The advantages of using Linkers are clear:
\begin{enumerate}
\item \textbf{Separate Compilation}: Changing one source file requires only recompiling that file.
\item \textbf{Space Optimization}: Executable code only contains functions (e.g. from libraries) that are actually used.
\end{enumerate}
\subsubsection{Symbol Resolution}
The first step during Linking is Symbol Resolution.
In the context of Linking, all variables and functions are considered \textit{Symbols}. Compilers store all symbol definitions in a \textit{Symbol Table}.
The linker associates symbol references with \textit{exactly one} definition.
\inlinedef \textbf{Symbol types}
\begin{itemize}
\item \textbf{Global Symbols} can be referenced by other modules (e.g. \texttt{non-static} in \texttt{C})
\item \textbf{External Symbols} are referenced globals defined elsewhere
\item \textbf{Local Symbols} are defined and referenced exclusively in one module (e.g. \texttt{static} in \texttt{C})
\end{itemize}
Note: Local linker symbols and local program variables are \textit{not} the same.
\inlinedef \textbf{Symbol strength}
Duplicate symbols either lead to linking errors (\texttt{-fno-common}, the default) or compile (\texttt{-fcommon})
\begin{itemize}
\item \textbf{Strong Symbols} are procedure names and initialized globals
\item \textbf{Weak Symbols} are uninitialized globals (on \texttt{-fcommon})
\end{itemize}
in \texttt{C}, function symbols can explicitly be declared weak using:
\begin{minted}{C}
#pragma weak func
__attribute__((weak))__ func()
\end{minted}
\content{Duplicate Handling} The linker uses these definitions to handle duplicates:
\begin{enumerate}
\item Given multiple strong symbols are illegal
\item Given a strong symbol and multiple weak symbols, pick the strong symbol
\item Given multiple weak symbols, choose an \textit{arbitrary} one
\end{enumerate}
\subsubsection{Relocation}
The second step during Linking is Relocation.

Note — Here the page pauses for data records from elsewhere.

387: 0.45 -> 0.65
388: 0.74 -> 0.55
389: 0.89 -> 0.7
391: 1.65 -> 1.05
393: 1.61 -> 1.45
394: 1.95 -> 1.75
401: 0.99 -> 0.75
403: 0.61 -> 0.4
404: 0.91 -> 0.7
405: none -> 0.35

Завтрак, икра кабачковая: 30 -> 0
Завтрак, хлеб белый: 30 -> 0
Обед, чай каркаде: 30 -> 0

Code and data sections of separate sources are combined, and symbols are relocated from relative locations (in \texttt{.o} files) to absolute locations (in \texttt{.exe} files)
\textbf{Command line order matters} for this, since the Linker will scan \texttt{.o} and \texttt{.a} files in this order. In general, libraries should therefore be linked \textit{last}.
\newpage
\subsubsection{Packaging Libraries}
Using just the Linker, there are only 2 inconvenient ways to package libraries:
\begin{enumerate}
\item All functions into 1 file $\mapsto$ linking unnecessarily big objects.

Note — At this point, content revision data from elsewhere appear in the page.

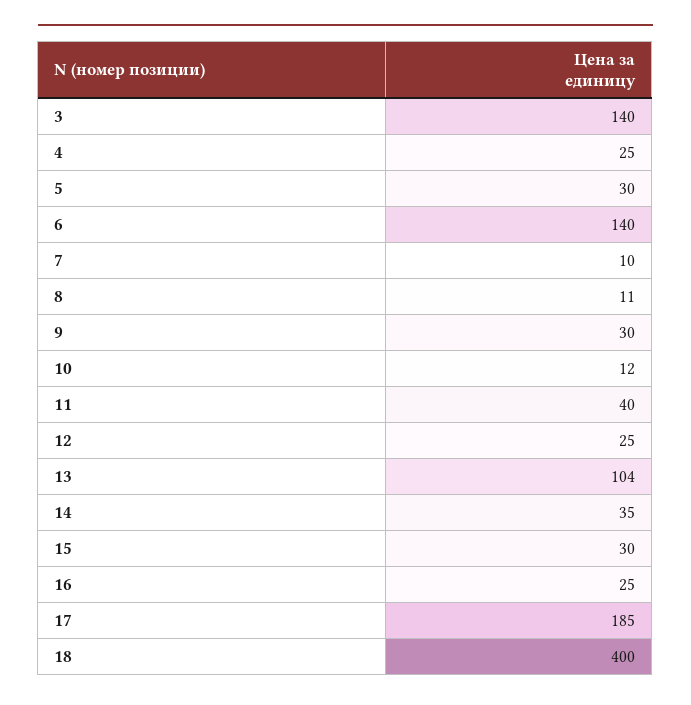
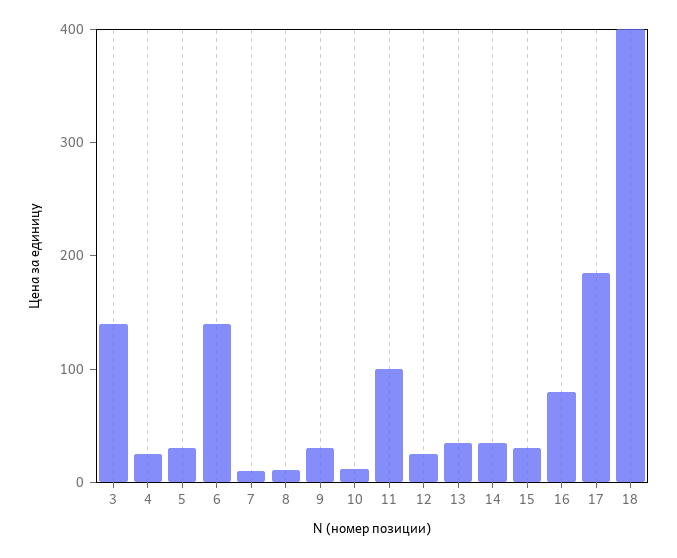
11: 40 -> 100
13: 104 -> 40
16: 25 -> 80

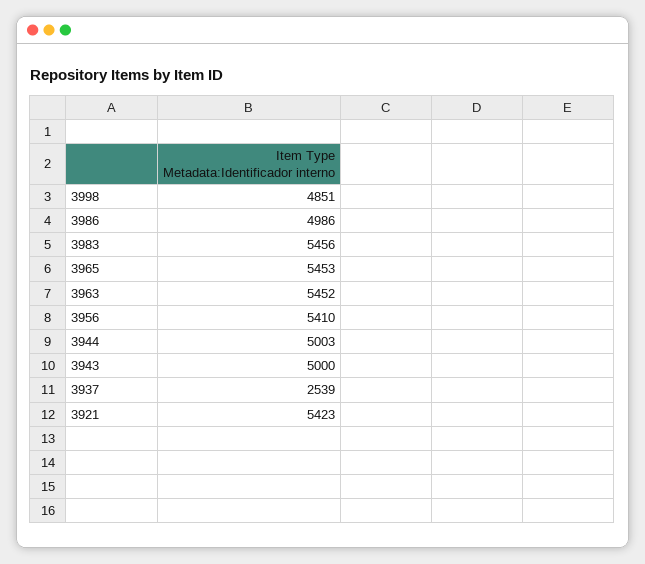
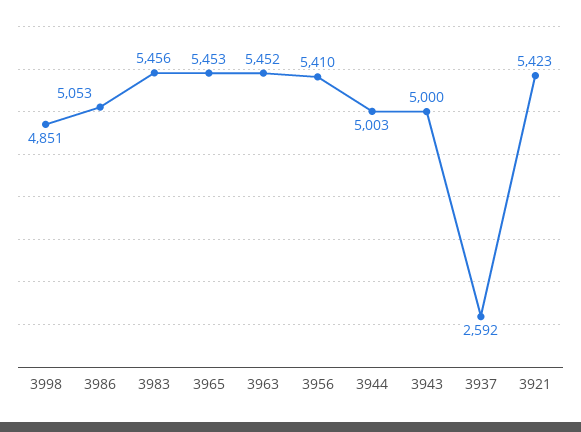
3986: 4986 -> 5053
3937: 2539 -> 2592

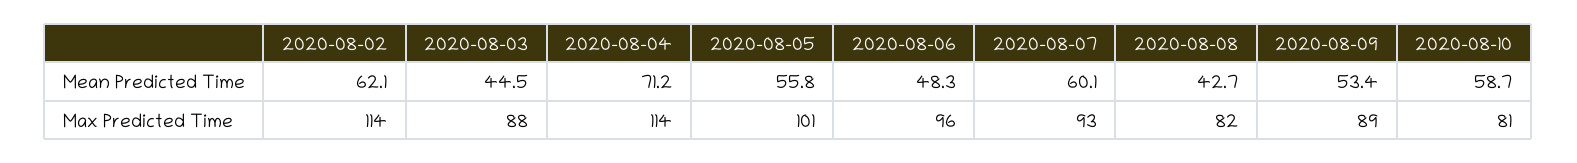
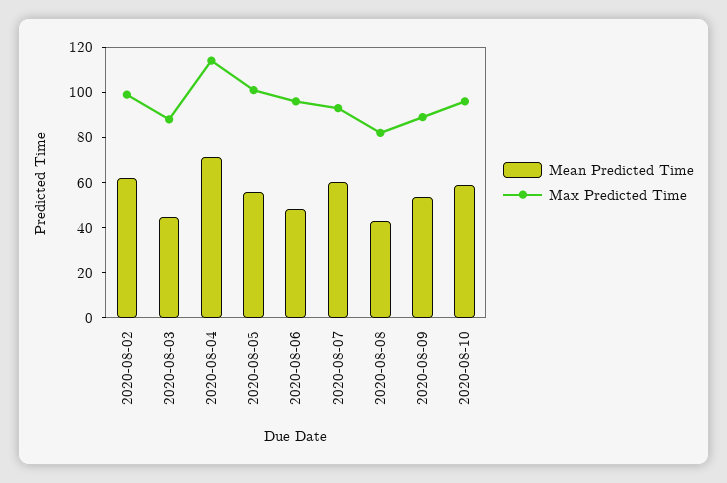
Max Predicted Time, 2020-08-02: 114 -> 100
Max Predicted Time, 2020-08-10: 81 -> 95

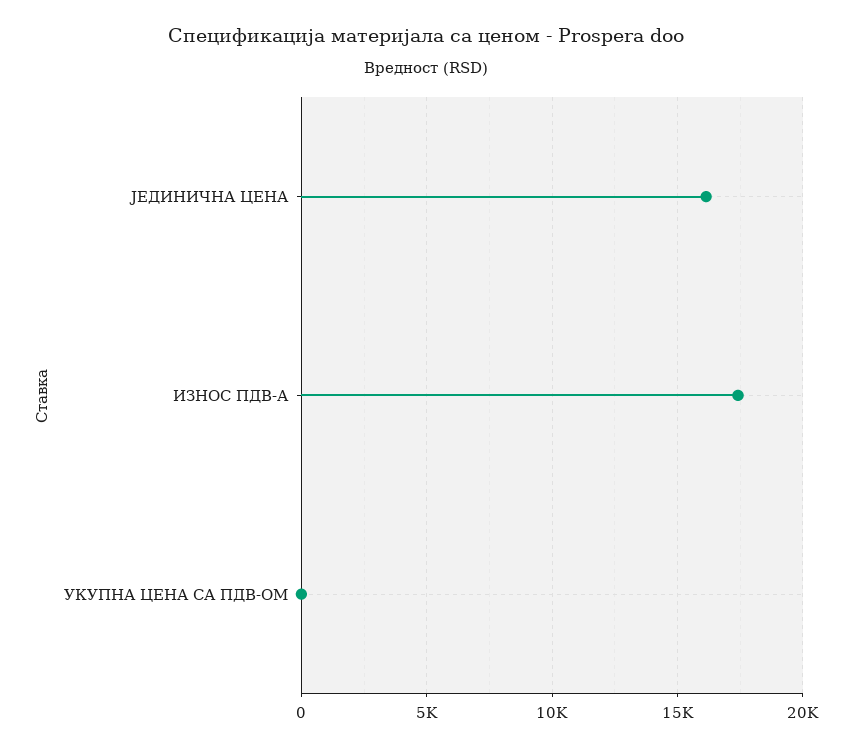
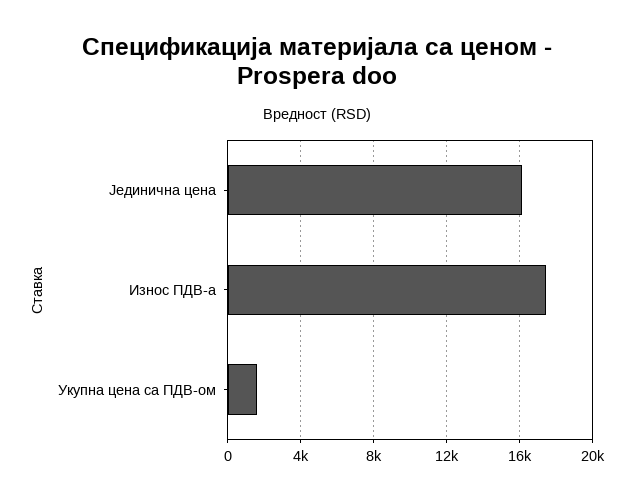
УКУПНА ЦЕНА СА ПДВ-ОМ: 0 -> 1500

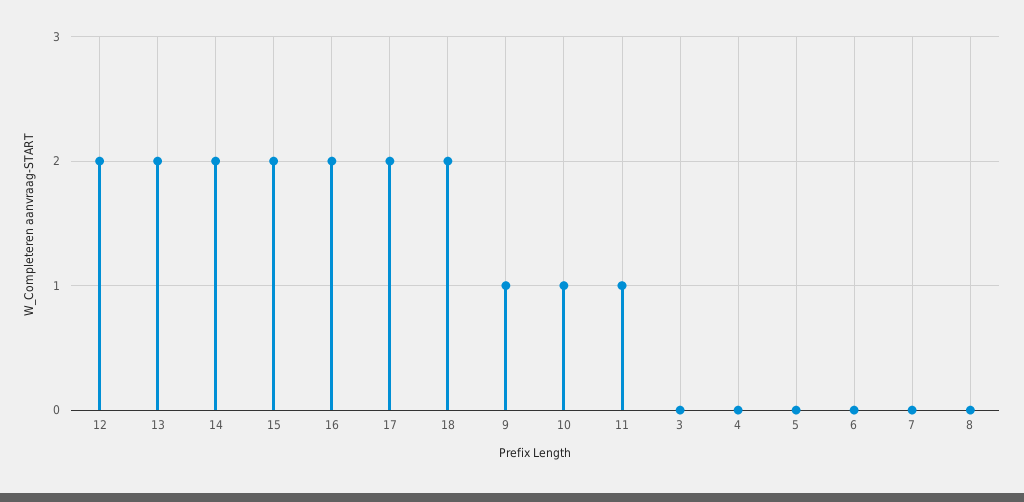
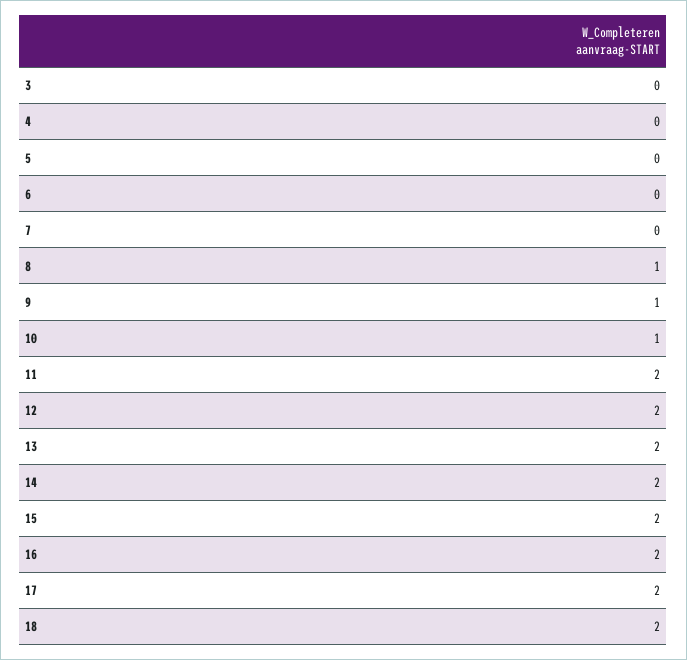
11: 1 -> 2
8: 0 -> 1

\item One function per file $\mapsto$ Requires linking a lot of files, annoying for programmer.
\end{enumerate}
\textbf{Static Libraries} solve this: The linker looks for functions inside the static library, and only links matching archive \textit{members} into the executable. However, these come with issues too:
\begin{enumerate}
\item Duplication in stored executables (e.g. \texttt{libc.a} functions)

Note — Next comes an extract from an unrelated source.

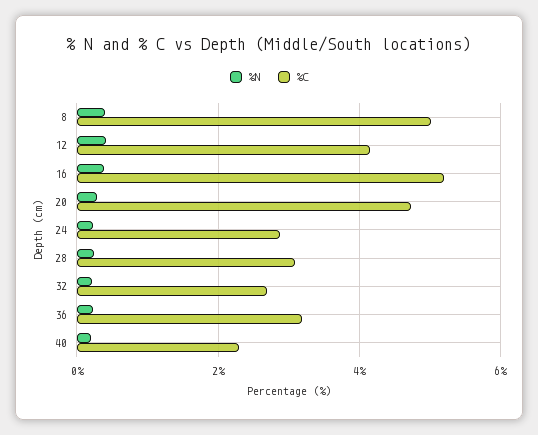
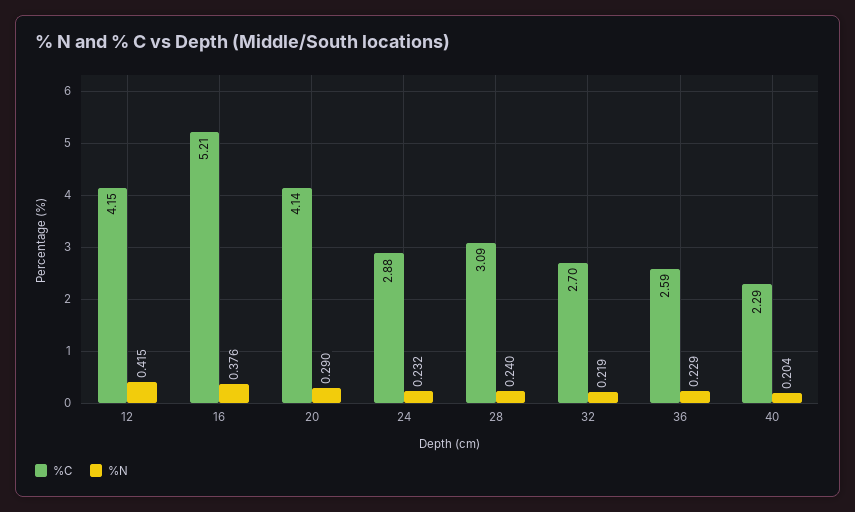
%N, 8: 0.4 -> none
%C, 8: 5 -> none
%C, 20: 4.8 -> 4.14
%C, 36: 3.2 -> 2.59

\item Duplication in running executables
\item Any fix in a library requires importing applications to explicitly relink
\end{enumerate}
\textbf{Shared Libraries} solve this: These are linked at load-time or during run-time. Another advantage is that \textit{multiple} processes can use the same shared library simultaneously. This is how, for example, \texttt{libc} is packaged.
During runtime, shared libraries can be loaded using \texttt{dlopen}:
\inputcodewithfilename{gas}{code-examples/00_c/04_toolchain/}{01_dynamic_linking.c}
\newpage